Prompt:
Put the text lines of the entries below into a Markdown table with the columns "Row" and "Line," numbering the rows consecutively and omitting blank lines. Leave the pictures out of the table.

START Data for processing

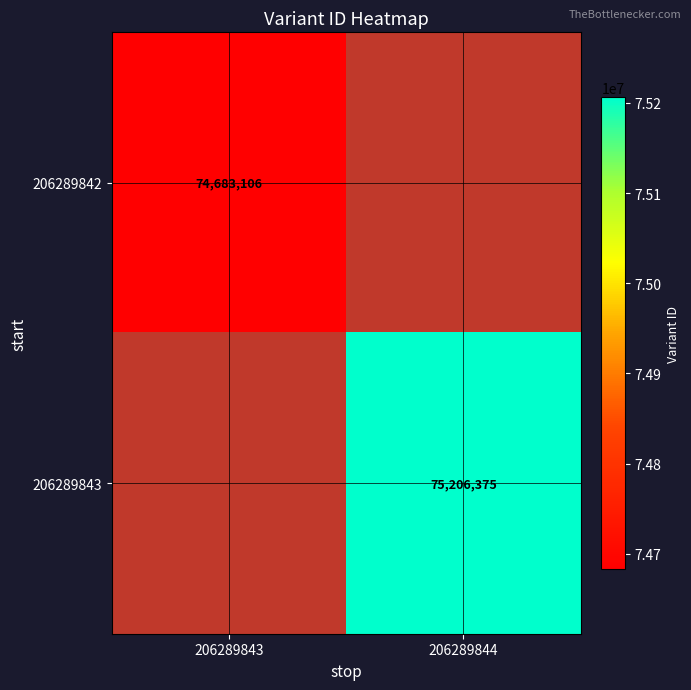

What is the maximum value shown in the chart?

75206375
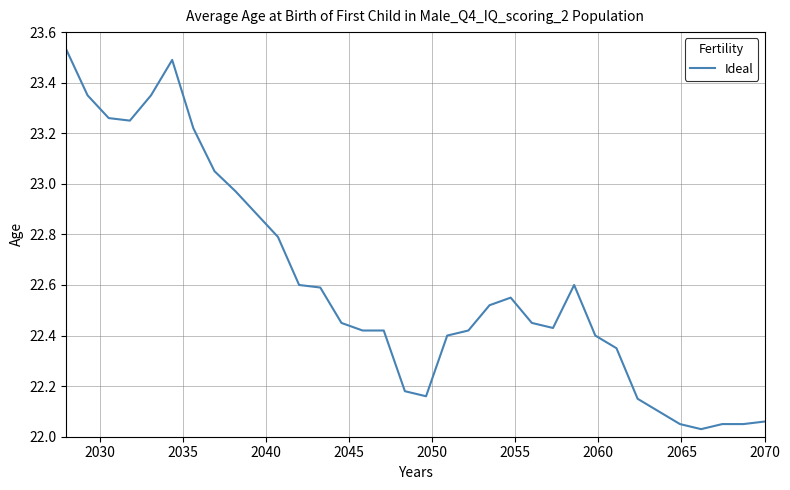

Is this an area chart (filled region under the line)?

No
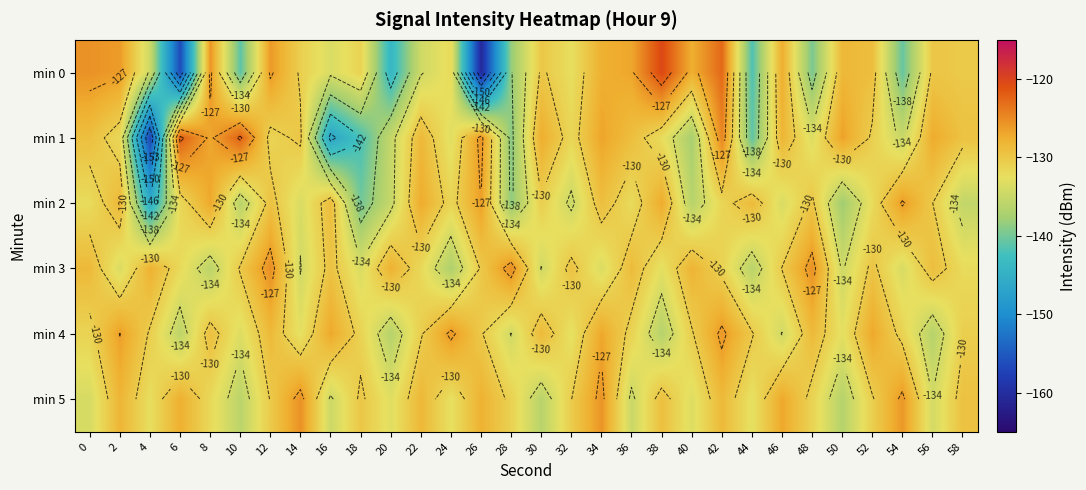

At which category does the chart reach its peak across all series?

38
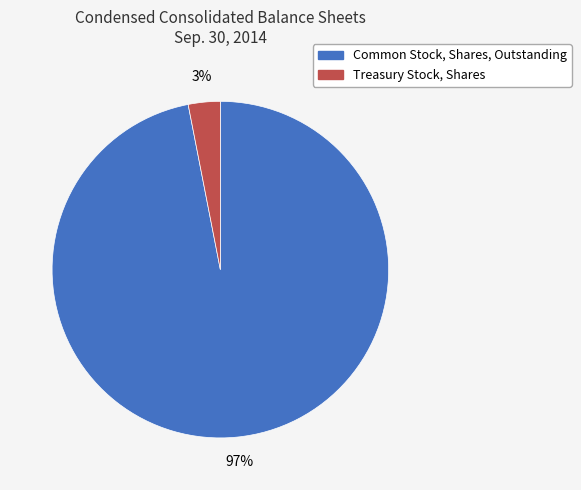

To the nearest percent, what is the difference between the largest and smallest slice percentages?

94%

END Data for processing

Task response:
| Row | Line |
|---|---|
| 1 | What is the maximum value shown in the chart? |
| 2 | 75206375 |
| 3 | Is this an area chart (filled region under the line)? |
| 4 | No |
| 5 | At which category does the chart reach its peak across all series? |
| 6 | 38 |
| 7 | To the nearest percent, what is the difference between the largest and smallest slice percentages? |
| 8 | 94% |